─── GIVEN RECORDS ───
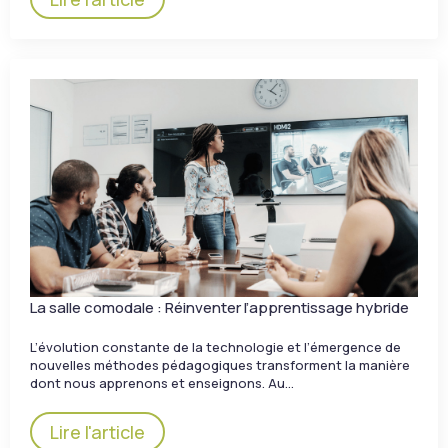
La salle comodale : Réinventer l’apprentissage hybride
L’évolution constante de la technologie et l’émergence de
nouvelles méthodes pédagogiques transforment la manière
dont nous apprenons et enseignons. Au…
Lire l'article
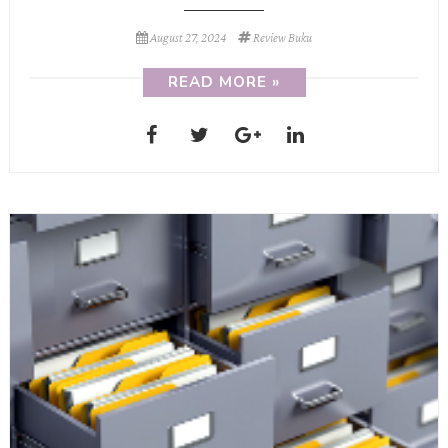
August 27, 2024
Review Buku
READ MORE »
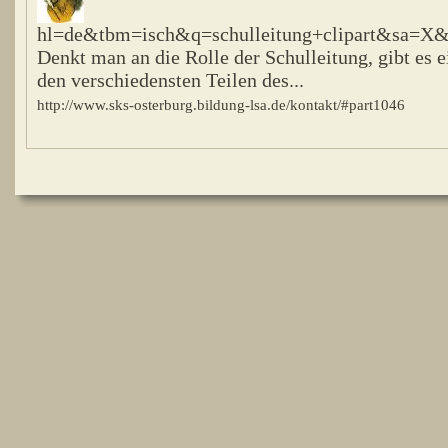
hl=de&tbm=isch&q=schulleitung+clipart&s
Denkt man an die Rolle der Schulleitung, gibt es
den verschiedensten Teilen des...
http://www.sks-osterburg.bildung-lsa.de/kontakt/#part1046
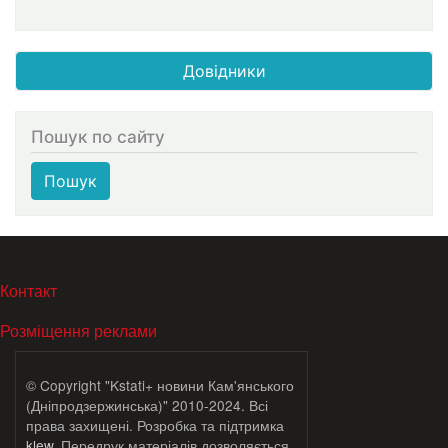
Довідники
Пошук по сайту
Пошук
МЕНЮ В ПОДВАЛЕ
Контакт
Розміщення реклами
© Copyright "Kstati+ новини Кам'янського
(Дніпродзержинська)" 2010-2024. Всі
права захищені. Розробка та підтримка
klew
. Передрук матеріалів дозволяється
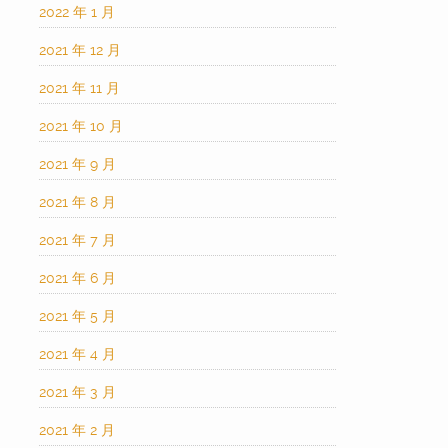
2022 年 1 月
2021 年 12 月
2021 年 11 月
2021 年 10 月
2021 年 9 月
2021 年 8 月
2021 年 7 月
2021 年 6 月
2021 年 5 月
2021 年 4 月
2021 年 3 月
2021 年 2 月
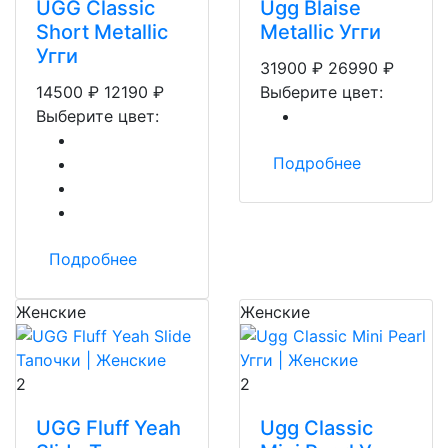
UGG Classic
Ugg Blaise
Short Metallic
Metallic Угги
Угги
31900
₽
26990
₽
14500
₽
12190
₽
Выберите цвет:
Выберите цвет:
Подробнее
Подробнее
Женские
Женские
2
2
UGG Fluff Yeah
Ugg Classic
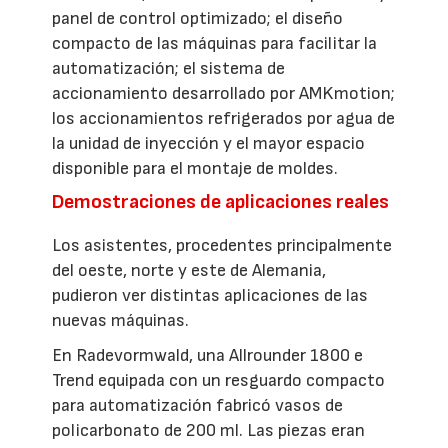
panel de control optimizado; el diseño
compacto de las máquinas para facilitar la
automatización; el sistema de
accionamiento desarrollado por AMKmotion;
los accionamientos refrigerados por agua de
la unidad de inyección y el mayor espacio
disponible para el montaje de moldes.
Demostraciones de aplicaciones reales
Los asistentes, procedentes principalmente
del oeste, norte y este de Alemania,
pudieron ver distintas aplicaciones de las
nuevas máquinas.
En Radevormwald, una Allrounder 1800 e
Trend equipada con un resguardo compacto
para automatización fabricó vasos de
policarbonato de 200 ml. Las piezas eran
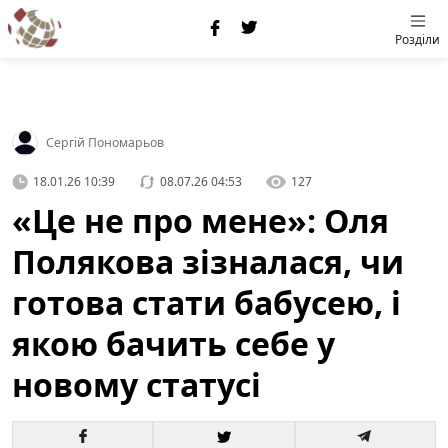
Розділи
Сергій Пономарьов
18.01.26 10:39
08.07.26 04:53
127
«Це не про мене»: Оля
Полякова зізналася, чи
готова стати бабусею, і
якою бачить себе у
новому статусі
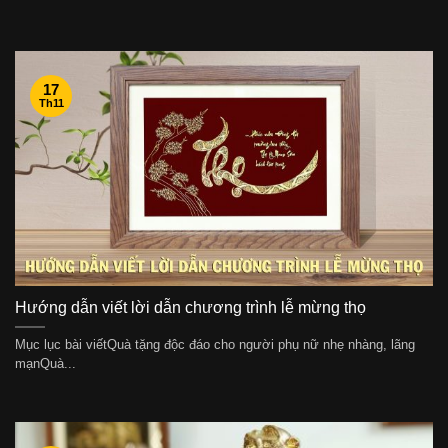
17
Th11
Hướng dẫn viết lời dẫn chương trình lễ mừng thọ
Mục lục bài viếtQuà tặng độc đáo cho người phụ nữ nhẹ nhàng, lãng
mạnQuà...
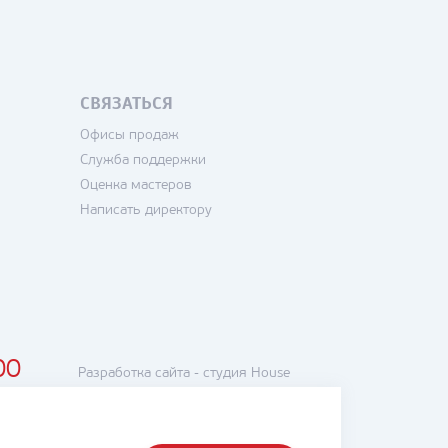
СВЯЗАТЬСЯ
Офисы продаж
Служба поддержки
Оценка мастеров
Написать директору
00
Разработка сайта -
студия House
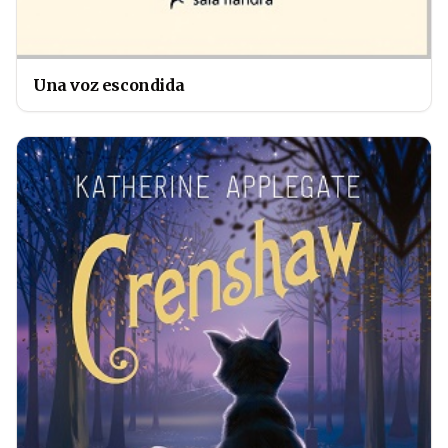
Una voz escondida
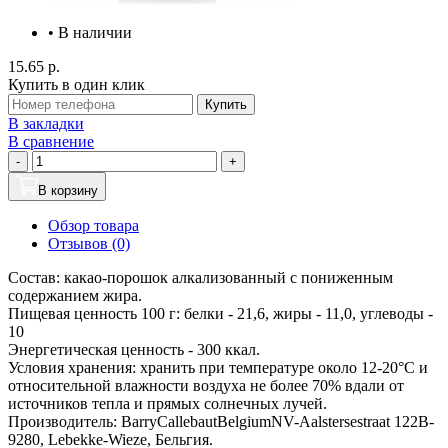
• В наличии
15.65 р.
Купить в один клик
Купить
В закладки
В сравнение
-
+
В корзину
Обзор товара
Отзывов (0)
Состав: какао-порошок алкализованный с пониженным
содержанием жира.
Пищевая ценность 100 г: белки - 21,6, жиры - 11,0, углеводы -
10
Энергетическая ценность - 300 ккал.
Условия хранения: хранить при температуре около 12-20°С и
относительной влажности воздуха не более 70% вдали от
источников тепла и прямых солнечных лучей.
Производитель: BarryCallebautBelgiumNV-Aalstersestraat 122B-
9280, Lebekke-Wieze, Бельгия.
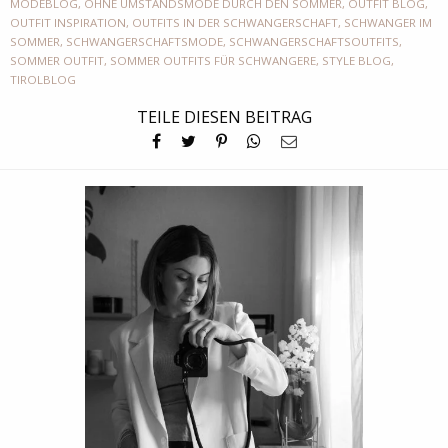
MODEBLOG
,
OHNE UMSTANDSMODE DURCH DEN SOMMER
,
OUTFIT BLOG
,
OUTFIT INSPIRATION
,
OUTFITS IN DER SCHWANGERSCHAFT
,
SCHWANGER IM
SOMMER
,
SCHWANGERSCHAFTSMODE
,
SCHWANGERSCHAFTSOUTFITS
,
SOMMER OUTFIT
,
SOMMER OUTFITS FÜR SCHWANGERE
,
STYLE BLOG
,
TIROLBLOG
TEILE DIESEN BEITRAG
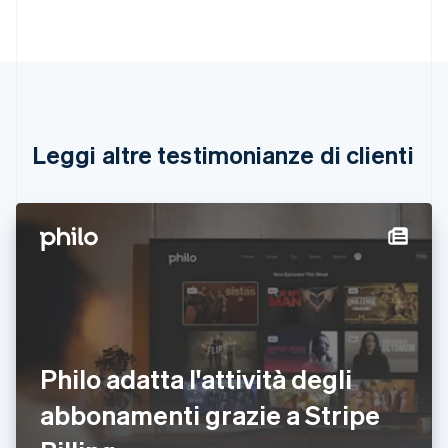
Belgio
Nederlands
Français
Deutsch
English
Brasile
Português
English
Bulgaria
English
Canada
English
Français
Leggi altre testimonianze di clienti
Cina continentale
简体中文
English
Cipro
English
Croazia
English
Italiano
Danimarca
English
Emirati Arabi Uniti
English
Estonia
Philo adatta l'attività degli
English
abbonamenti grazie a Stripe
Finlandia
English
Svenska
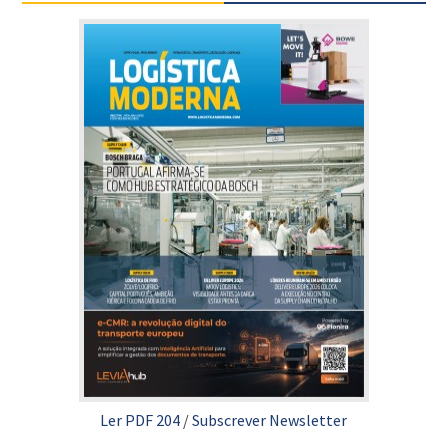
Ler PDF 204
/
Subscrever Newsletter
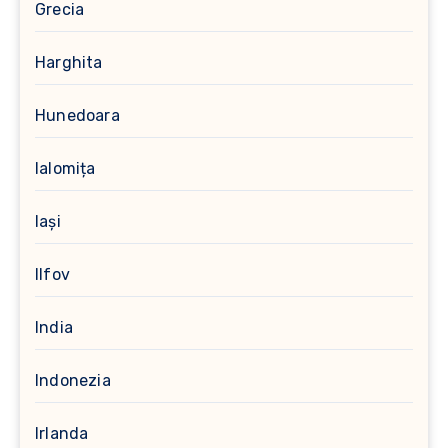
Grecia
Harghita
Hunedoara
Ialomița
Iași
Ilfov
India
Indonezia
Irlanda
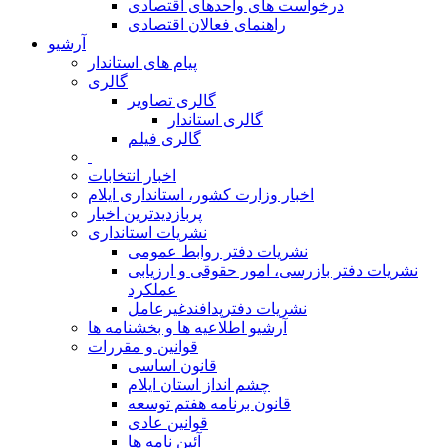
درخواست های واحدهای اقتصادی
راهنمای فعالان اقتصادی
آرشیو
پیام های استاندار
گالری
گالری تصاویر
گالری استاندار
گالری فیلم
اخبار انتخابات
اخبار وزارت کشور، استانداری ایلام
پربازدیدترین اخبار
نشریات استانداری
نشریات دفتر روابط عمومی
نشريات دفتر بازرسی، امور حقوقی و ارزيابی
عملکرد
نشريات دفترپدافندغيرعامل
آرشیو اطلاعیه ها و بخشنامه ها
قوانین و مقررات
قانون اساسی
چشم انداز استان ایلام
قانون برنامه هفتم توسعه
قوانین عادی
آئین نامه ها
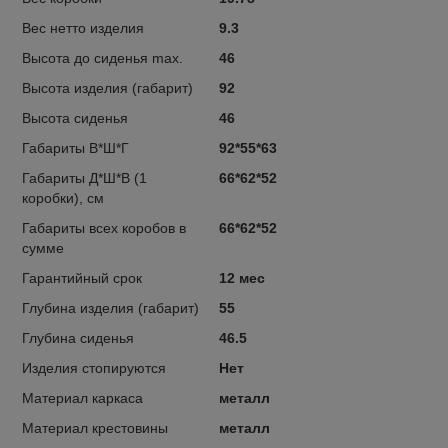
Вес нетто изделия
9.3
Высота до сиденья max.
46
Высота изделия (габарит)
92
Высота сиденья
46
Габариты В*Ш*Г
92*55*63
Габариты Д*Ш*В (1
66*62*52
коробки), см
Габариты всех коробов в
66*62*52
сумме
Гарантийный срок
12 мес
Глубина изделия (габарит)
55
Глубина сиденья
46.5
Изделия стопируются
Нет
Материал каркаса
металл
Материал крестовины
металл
───
**ABOUT THIS TASK**
Repeat the text of every record above line for line, leaving out the pictures.

**EXERCISE RESULT**
La salle comodale : Réinventer l’apprentissage hybride
L’évolution constante de la technologie et l’émergence de
nouvelles méthodes pédagogiques transforment la manière
dont nous apprenons et enseignons. Au…
Lire l'article
August 27, 2024
Review Buku
READ MORE »
hl=de&tbm=isch&q=schulleitung+clipart&s
Denkt man an die Rolle der Schulleitung, gibt es
den verschiedensten Teilen des...
http://www.sks-osterburg.bildung-lsa.de/kontakt/#part1046
Довідники
Пошук по сайту
Пошук
МЕНЮ В ПОДВАЛЕ
Контакт
Розміщення реклами
© Copyright "Kstati+ новини Кам'янського
(Дніпродзержинська)" 2010-2024. Всі
права захищені. Розробка та підтримка
klew
. Передрук матеріалів дозволяється
2022 年 1 月
2021 年 12 月
2021 年 11 月
2021 年 10 月
2021 年 9 月
2021 年 8 月
2021 年 7 月
2021 年 6 月
2021 年 5 月
2021 年 4 月
2021 年 3 月
2021 年 2 月
UGG Classic
Ugg Blaise
Short Metallic
Metallic Угги
Угги
31900
₽
26990
₽
14500
₽
12190
₽
Выберите цвет:
Выберите цвет:
Подробнее
Подробнее
Женские
Женские
2
2
UGG Fluff Yeah
Ugg Classic
panel de control optimizado; el diseño
compacto de las máquinas para facilitar la
automatización; el sistema de
accionamiento desarrollado por AMKmotion;
los accionamientos refrigerados por agua de
la unidad de inyección y el mayor espacio
disponible para el montaje de moldes.
Demostraciones de aplicaciones reales
Los asistentes, procedentes principalmente
del oeste, norte y este de Alemania,
pudieron ver distintas aplicaciones de las
nuevas máquinas.
En Radevormwald, una Allrounder 1800 e
Trend equipada con un resguardo compacto
para automatización fabricó vasos de
policarbonato de 200 ml. Las piezas eran
Розділи
Сергій Пономарьов
18.01.26 10:39
08.07.26 04:53
127
«Це не про мене»: Оля
Полякова зізналася, чи
готова стати бабусею, і
якою бачить себе у
новому статусі
17
Th11
Hướng dẫn viết lời dẫn chương trình lễ mừng thọ
Mục lục bài viếtQuà tặng độc đáo cho người phụ nữ nhẹ nhàng, lãng
mạnQuà...
СВЯЗАТЬСЯ
Офисы продаж
Служба поддержки
Оценка мастеров
Написать директору
00
Разработка сайта -
студия House
Una voz escondida
• В наличии
15.65 р.
Купить в один клик
Купить
В закладки
В сравнение
-
+
В корзину
Обзор товара
Отзывов (0)
Состав: какао-порошок алкализованный с пониженным
содержанием жира.
Пищевая ценность 100 г: белки - 21,6, жиры - 11,0, углеводы -
10
Энергетическая ценность - 300 ккал.
Условия хранения: хранить при температуре около 12-20°С и
относительной влажности воздуха не более 70% вдали от
источников тепла и прямых солнечных лучей.
Производитель: BarryCallebautBelgiumNV-Aalstersestraat 122B-
9280, Lebekke-Wieze, Бельгия.
MODEBLOG
,
OHNE UMSTANDSMODE DURCH DEN SOMMER
,
OUTFIT BLOG
,
OUTFIT INSPIRATION
,
OUTFITS IN DER SCHWANGERSCHAFT
,
SCHWANGER IM
SOMMER
,
SCHWANGERSCHAFTSMODE
,
SCHWANGERSCHAFTSOUTFITS
,
SOMMER OUTFIT
,
SOMMER OUTFITS FÜR SCHWANGERE
,
STYLE BLOG
,
TIROLBLOG
TEILE DIESEN BEITRAG
Belgio
Nederlands
Français
Deutsch
English
Brasile
Português
English
Bulgaria
English
Canada
English
Français
Leggi altre testimonianze di clienti
Cina continentale
简体中文
English
Cipro
English
Croazia
English
Italiano
Danimarca
English
Emirati Arabi Uniti
English
Estonia
Philo adatta l'attività degli
English
abbonamenti grazie a Stripe
Finlandia
English
Svenska
Ler PDF 204
/
Subscrever Newsletter
Grecia
Harghita
Hunedoara
Ialomița
Iași
Ilfov
India
Indonezia
Irlanda
درخواست های واحدهای اقتصادی
راهنمای فعالان اقتصادی
آرشیو
پیام های استاندار
گالری
گالری تصاویر
گالری استاندار
گالری فیلم
اخبار انتخابات
اخبار وزارت کشور، استانداری ایلام
پربازدیدترین اخبار
نشریات استانداری
نشریات دفتر روابط عمومی
نشريات دفتر بازرسی، امور حقوقی و ارزيابی
عملکرد
نشريات دفترپدافندغيرعامل
آرشیو اطلاعیه ها و بخشنامه ها
قوانین و مقررات
قانون اساسی
چشم انداز استان ایلام
قانون برنامه هفتم توسعه
قوانین عادی
آئین نامه ها
Вес нетто изделия
9.3
Высота до сиденья max.
46
Высота изделия (габарит)
92
Высота сиденья
46
Габариты В*Ш*Г
92*55*63
Габариты Д*Ш*В (1
66*62*52
коробки), см
Габариты всех коробов в
66*62*52
сумме
Гарантийный срок
12 мес
Глубина изделия (габарит)
55
Глубина сиденья
46.5
Изделия стопируются
Нет
Материал каркаса
металл
Материал крестовины
металл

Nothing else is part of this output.